George Soros’ Guardian op-ed urging the EU to regulate Google and Facebook to reign in the kind of content that helped lead to the election of Donald Trump has sparked an angry response online, with users saying that Soros frightened them more than the internet companies did, or that the billionaire himself should be “regulated in prison.”
In his piece, Soros complained that Google and Facebook were engaged in a variety of “nefarious” activities, with their content, for which they bear no responsibility, “interfer[ing] with the functioning of democracy and the integrity of elections.”
Soros, known for his open interference, financial and otherwise, in the domestic affairs of countries around the world, complained that the internet companies’ products were making people easier to manipulate, and noted that this “played an important role in the 2016 US presidential election.”
Insisting that Google and Facebook “have neither the will nor the inclination to protect society against the consequences of their actions,” Soros insisted that regulatory authorities “protect society against them,” starting in Europe, where he said authorities would have a better shot at doing so than in the US.
Most readers of Soros’ op-ed weren’t so certain about his characterization of the problem. In fact, as the top commenter in the Guardian’s comment section put it: “I much more frightened of George Soros than I am of Google or Facebook.”
“Lessons in democracy from a billionaire? No thanks mate!”, another user quipped. “Rule of thumb, if George Soros is for it, it is definitely for his benefit only,” a third wrote.

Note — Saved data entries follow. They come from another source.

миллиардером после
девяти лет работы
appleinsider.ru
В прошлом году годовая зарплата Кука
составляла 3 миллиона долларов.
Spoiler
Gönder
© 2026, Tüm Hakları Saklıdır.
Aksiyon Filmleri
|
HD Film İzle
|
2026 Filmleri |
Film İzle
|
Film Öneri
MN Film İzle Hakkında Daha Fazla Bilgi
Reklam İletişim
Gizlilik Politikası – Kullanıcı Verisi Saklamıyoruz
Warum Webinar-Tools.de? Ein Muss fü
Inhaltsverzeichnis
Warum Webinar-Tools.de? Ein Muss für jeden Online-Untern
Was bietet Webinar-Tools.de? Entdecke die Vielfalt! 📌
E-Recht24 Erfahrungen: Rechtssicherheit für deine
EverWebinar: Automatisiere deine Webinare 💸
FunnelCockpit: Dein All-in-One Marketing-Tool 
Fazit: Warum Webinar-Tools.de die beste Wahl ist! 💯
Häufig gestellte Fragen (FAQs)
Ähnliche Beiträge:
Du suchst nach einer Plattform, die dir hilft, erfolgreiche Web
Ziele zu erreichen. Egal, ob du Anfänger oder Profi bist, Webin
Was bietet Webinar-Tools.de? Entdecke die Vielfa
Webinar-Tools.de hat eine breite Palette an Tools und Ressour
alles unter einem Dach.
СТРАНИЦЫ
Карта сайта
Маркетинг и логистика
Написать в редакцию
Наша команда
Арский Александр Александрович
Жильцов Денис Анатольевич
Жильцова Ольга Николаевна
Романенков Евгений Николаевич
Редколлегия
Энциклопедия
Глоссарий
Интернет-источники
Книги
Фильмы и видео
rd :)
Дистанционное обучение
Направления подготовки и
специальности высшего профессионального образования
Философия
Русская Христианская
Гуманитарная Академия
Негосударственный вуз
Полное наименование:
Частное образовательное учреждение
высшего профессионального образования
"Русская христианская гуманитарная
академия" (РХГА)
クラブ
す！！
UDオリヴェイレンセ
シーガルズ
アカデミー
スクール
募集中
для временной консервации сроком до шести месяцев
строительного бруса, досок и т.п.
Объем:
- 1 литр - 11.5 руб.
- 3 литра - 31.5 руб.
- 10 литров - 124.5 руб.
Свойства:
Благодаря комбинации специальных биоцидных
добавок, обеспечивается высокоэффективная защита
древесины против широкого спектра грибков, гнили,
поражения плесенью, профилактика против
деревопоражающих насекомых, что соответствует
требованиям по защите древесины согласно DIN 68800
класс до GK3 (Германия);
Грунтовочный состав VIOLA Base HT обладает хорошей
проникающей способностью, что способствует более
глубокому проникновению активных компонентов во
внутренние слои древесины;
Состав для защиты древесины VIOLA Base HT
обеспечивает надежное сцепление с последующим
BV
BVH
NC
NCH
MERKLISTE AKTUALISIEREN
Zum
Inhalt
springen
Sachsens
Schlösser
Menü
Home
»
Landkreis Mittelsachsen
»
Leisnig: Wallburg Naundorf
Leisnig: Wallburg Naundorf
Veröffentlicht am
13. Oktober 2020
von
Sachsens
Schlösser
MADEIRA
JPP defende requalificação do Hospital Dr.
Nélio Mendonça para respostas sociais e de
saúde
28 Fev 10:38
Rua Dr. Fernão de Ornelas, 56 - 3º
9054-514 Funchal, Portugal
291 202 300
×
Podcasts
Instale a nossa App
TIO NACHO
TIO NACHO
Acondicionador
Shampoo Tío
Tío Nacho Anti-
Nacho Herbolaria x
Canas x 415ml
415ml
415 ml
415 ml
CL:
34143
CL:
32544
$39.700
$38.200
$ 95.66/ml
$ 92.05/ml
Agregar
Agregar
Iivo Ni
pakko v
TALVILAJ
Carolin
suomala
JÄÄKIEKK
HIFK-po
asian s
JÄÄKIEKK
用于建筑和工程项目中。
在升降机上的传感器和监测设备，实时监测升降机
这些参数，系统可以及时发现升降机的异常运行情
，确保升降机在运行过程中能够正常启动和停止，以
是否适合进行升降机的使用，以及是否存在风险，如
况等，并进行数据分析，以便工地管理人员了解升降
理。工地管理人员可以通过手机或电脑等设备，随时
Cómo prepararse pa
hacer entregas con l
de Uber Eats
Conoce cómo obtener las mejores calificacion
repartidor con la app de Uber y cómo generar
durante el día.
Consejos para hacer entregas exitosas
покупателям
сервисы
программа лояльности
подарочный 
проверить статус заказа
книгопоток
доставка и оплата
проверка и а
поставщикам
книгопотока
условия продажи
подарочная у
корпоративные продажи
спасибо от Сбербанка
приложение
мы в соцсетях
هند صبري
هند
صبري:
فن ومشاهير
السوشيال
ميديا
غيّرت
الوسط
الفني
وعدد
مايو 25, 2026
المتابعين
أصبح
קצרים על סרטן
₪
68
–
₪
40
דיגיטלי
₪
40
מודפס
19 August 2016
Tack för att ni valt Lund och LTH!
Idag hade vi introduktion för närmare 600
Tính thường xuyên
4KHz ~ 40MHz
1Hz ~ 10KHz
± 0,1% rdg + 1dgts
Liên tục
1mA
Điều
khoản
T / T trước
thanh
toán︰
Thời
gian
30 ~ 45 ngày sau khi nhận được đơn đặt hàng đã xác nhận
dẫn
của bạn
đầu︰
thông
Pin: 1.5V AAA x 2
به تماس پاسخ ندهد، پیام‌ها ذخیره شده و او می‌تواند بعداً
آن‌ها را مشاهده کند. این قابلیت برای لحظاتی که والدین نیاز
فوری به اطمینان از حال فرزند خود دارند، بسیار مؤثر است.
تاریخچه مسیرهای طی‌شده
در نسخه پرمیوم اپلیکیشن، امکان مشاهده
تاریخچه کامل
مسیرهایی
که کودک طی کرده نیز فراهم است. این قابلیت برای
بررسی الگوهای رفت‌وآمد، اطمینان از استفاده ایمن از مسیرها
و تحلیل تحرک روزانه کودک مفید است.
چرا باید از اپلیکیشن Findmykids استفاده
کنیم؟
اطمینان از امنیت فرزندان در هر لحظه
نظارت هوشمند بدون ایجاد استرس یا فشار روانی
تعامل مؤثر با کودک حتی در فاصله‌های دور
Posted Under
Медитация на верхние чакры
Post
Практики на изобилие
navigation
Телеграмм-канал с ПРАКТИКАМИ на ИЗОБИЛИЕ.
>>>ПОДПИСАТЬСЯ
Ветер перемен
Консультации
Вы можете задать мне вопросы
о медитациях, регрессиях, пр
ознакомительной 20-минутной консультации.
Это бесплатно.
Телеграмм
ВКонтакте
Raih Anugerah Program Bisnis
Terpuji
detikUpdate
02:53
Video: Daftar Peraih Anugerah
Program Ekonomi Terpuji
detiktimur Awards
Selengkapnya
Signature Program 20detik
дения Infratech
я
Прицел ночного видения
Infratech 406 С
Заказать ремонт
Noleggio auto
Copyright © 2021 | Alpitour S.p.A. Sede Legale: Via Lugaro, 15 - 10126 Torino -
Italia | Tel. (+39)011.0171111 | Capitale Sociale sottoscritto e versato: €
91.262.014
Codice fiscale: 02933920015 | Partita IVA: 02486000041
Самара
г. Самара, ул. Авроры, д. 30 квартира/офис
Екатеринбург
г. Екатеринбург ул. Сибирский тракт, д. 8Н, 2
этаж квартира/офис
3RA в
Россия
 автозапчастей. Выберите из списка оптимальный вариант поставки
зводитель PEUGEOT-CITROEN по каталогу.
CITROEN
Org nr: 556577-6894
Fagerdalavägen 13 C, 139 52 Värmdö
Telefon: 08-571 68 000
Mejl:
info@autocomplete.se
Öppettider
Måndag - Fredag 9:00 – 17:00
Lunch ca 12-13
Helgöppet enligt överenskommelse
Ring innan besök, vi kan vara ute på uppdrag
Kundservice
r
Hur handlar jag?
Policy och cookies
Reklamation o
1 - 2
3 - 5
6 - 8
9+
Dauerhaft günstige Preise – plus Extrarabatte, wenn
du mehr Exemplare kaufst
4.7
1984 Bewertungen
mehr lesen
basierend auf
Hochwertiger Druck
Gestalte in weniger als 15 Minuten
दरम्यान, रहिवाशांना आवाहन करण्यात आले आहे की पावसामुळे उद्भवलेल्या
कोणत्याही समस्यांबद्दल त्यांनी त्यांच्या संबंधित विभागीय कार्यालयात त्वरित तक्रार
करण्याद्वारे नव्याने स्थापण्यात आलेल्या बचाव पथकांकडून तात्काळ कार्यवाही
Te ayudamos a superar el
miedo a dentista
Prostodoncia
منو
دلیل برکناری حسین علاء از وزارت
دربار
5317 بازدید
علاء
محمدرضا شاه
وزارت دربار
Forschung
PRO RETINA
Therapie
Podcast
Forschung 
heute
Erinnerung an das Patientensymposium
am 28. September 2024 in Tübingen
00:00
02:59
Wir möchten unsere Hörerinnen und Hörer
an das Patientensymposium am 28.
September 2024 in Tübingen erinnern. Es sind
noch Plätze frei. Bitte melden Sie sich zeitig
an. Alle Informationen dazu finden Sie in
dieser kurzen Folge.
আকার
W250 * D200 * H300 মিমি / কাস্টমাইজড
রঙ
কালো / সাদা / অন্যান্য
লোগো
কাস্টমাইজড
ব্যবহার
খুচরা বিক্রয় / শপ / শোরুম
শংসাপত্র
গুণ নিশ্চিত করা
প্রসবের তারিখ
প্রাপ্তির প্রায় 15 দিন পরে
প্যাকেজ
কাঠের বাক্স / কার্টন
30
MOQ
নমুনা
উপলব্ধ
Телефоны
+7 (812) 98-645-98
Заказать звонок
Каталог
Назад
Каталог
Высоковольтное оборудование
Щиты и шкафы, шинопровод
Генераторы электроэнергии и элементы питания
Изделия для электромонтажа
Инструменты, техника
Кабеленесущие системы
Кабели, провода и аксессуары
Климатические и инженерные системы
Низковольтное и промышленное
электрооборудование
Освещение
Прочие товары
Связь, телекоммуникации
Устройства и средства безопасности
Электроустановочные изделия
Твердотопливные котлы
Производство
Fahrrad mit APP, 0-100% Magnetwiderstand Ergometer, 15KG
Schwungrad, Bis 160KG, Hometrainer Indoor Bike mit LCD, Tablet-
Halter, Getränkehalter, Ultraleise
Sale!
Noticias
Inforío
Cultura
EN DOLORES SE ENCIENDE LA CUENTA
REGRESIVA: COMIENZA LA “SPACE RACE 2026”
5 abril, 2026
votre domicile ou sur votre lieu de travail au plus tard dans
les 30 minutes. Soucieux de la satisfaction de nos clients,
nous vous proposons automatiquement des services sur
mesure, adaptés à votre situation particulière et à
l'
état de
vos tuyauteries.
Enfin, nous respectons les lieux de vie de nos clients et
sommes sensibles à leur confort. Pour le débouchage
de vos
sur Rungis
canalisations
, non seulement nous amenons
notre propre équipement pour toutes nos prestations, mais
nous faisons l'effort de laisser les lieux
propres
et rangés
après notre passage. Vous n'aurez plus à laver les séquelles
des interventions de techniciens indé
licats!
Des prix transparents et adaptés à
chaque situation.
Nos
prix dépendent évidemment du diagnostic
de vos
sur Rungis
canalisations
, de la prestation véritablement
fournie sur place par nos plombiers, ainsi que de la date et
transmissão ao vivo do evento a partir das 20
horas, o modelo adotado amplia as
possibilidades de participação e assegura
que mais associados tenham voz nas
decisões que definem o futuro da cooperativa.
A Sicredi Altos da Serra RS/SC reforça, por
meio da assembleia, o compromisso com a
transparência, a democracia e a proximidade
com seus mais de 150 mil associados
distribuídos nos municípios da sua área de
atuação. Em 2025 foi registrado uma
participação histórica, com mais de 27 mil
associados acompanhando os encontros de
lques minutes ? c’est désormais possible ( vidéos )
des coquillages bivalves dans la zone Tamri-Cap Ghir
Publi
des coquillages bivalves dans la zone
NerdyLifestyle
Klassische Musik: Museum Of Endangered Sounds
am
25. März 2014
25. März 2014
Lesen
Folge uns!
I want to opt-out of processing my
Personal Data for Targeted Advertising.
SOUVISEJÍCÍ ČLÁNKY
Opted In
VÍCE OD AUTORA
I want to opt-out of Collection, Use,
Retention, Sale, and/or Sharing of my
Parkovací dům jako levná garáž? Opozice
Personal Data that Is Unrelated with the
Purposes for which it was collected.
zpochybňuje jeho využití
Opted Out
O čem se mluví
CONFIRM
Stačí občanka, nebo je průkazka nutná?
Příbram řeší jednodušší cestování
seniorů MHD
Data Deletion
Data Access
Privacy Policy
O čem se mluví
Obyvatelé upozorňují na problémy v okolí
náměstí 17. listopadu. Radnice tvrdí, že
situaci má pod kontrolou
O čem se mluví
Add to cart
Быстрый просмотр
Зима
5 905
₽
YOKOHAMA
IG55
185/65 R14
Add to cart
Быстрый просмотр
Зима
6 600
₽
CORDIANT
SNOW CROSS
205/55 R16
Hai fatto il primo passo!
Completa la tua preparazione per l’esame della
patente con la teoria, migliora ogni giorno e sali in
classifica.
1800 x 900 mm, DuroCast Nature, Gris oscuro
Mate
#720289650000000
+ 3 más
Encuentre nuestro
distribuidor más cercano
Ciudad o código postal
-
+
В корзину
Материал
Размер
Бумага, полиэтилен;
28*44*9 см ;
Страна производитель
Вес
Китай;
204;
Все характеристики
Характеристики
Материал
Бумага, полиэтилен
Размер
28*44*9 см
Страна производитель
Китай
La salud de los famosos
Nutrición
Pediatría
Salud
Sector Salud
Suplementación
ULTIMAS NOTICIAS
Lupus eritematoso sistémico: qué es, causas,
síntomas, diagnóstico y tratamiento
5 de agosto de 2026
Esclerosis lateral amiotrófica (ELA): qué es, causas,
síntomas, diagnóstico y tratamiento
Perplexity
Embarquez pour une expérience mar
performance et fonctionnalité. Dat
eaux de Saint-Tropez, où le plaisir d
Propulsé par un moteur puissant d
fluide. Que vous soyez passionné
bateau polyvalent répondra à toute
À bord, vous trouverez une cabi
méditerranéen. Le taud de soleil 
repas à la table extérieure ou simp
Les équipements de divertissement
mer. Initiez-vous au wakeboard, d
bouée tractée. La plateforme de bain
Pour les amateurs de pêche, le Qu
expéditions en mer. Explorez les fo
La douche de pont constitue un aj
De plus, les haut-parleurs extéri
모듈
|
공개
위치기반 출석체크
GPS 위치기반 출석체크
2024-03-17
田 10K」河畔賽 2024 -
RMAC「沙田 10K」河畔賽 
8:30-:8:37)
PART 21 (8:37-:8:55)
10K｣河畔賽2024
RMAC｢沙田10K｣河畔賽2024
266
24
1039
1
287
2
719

Recalling Soros’ own record as a cutthroat currency speculator, yet another user noted that it was “a bit rich” to hear him complaining about Google and Facebook’s “near-monopoly” status:
“Mr. Soros was slightly less pompous and preachy back in the days when he was happy to make billions by shorting currency in Europe and Asia without a moment’s thought for the misery it would heap on millions of people,” the commentator wrote. “It’s a bit rich complaining about other platforms destroying the lives of the proles when he has his own bought and paid-for platform in Brussels that’s engaged in stripping workers’ rights through EU member states.”
Soros repeated his message from his official Twitter page, and got a similarly visceral response:
What you mean his you have no sole control of the made up bs narrative you want to put out and it frustrates you!
— Ray Lopez (@RayLope26178723) February 18, 2018
We disagree profoundly on this point. Facebook and Twitter and the vast resources of information available through google have leveled the playing field for ordinary people and have broken the tyranny of the MSM which serves only the rich and powerful and exposed #fakenews. pic.twitter.com/TnW7A7KM7N
— Anne Armstrong (@AvengingAnnieRI) February 16, 2018
You should be more regulated in prison
— Ninja Alex 忍者420 (@NinjaAlex420) February 16, 2018
Soros was convicted of insider trading in 2002 by a French court and fined 2.2 million euros, a conviction upheld by the European Court of Human Rights in 2011. Best known in the business world for currency speculation against the British pound in 1992, which made him his first billion, Soros has been actively engaged in a series of campaigns to influence politics around the world, from the US to the UK to Eastern Europe, including Russia.